With this recipe, you’re going to get the best of both worlds – some instant increase in happiness, some increase that shows up over time. If you’re really wanting to help yourself feel better now, you might heap some of the following on top of what you’re cooking:

  • Write in a journal.
  • Watch a funny YouTube video. (Try a laughing baby post. You can ask for a refund on the price of this book if it doesn’t make you smile. Oh, wait – the book’s free online....)
  • Organize your notebook! Weird, right? But it can feel so productive.
  • Cook. Follow a recipe or create something original. Feed friends or sit down to a formal feast all by yourself. Eat on a blanket outside or set your table as if royalty were coming to dine. It’s fun!
  • Pet an animal. There’s a reason they’re called pets.

This recipe has a bit of magic in it: Eat as much of this as you want – you’ll never be too full. Share your cooking with friends, family, and strangers. You can create lightheartedness, wellbeing, and contentment. Awesome thought.
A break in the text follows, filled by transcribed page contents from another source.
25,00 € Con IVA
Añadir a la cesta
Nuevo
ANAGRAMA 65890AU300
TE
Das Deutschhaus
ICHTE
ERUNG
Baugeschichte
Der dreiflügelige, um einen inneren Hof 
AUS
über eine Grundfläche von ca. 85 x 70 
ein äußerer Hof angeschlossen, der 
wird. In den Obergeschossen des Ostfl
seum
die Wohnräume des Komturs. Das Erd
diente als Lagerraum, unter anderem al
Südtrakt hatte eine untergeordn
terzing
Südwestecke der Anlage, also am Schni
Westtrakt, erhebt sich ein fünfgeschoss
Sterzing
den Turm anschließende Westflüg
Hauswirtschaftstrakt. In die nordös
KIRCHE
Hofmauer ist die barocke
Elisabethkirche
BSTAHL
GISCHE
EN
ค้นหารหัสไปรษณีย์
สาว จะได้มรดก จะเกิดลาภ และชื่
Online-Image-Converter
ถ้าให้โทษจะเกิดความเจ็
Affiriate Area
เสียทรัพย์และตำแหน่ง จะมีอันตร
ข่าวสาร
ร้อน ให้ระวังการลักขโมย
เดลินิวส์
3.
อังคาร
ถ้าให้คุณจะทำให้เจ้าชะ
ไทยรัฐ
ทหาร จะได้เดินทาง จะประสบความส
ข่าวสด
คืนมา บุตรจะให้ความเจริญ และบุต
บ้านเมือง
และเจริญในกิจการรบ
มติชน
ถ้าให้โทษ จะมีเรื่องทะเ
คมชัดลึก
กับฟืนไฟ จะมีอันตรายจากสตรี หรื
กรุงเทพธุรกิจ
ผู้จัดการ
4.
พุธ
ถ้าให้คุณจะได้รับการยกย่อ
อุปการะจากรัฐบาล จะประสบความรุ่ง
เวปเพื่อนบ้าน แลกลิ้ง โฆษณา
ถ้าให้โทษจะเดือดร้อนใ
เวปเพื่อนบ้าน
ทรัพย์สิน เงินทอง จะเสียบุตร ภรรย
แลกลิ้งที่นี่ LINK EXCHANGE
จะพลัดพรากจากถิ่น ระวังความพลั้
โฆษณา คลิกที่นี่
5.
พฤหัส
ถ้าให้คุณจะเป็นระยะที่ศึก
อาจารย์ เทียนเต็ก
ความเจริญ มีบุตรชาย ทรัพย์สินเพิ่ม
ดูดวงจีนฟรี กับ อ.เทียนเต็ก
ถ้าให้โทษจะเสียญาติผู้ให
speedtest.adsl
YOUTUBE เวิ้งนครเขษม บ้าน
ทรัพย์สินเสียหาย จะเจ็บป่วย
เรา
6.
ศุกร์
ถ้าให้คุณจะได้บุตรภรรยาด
The dish you bake is designed to make long-term happiness rather than short-term pleasure. Those two things are way different. Anyone who’s ever gone on an ice cream binge can tell you that, and the same principle applies in more complex situations. What do you really want?

Connections are often the basis of lasting happiness. You want to connect with yourself – your spirit, emotions, intellect – your friends, and your family. You may want connections with people, with animals, or with the natural world. Connections are at the core of happiness.